November 18, 2008

The Automakers and Their Kin

When I was a child and wanted some new item of clothing or bauble, I would tell my parents that "everybody's doing it." This never did go over well, and I never did receive my pair of white plastic go-go boots from K-Mart (rumor has it they leaked like a sieve). Well, today "everybody is doing it" and that is, everybody is doing a blog. So I'm jumping off the deep end of my poor white trash above-ground pool of literary delight and here I am, fifty-one years old, warts and all.

I like to PONTIFICATE so this will be my new forum.

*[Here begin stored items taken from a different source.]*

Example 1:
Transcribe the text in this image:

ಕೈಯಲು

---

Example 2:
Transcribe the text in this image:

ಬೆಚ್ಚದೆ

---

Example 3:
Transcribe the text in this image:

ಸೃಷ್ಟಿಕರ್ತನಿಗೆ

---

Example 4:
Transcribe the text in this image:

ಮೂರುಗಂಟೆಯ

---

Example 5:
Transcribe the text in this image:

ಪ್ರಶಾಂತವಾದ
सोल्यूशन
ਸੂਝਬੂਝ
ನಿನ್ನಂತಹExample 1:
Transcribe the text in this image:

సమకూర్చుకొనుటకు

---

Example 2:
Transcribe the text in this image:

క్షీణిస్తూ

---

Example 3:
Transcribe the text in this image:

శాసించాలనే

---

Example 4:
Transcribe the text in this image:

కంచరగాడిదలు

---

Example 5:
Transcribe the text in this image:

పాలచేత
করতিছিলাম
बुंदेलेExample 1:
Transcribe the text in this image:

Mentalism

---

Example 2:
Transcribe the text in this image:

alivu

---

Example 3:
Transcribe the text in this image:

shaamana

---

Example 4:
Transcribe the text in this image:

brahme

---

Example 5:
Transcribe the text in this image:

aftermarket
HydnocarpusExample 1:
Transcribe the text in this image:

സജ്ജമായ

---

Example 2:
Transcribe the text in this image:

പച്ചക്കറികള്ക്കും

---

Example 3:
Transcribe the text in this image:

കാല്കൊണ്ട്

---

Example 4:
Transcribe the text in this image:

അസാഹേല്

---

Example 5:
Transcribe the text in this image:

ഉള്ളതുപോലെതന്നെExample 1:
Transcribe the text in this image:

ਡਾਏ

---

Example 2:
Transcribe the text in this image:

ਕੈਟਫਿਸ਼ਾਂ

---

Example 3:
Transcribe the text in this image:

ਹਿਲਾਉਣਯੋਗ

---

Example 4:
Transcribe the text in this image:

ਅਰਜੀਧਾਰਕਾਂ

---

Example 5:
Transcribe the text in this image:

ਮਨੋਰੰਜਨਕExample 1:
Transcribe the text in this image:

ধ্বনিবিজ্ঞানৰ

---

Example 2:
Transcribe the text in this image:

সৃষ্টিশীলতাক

Today's topic is the automakers. I was distressed to hear how discouraged the regular band of pundits were this evening. Ben Stein actually freaked me out. Of course he's a free-market conservative who hangs around with some liberal folks, but he was absolutely pushing a full bailout and speaking doom and gloom if it does not happen.

I have flip-flopping views on this issue. The party is over for the Big Brass of Detroit who have known since 1973 that they had better learn to make cars run on sweet tea because sweet petrol was getting expensive and controlled out of the Straits of Hormuth et al. Lee Iacocca and Roger Smith and all those happy folks got a bailout in 1980 from Ronald Reagan and here we are eighteen years later with very few fuel efficient cars. Well, we have the Tesla, built by the geniuses of Silicon Valley, and if you are lucky you can get one of the roadsters they have manufactured for six figures. But it does run on electricity.

That's the first argument. And then on the very big flip side of that coin are the workers. If our Big Three automakers go belly-up they take with them millions of hard working middle income people who will then go on unemployment, stop paying into Social Security and Medicare, stop buying goods and services except what they have to have, and really hard times could come about.

I keep hearing shouts between the FREE MARKET idealogues who say LET THEM FAIL and the DEFENDERS OF AMERICA AS THE WORLD CENTER OF MANUFACTURING (economist Tom Friedman on Meet the Press yesterday.) Has the day of America leading the world in manufacturing finished?

Can their be some controls or at least regulated expectations on what this money, the bridge loan, to the auto industry will do. How crazy is it to give seven hundred billion to Wall Street and barely give a glance to the automakers? And yet they've known about this for more than thirty years.

What do you think?
I'm getting in my little Honda and going home. Quoth the raven.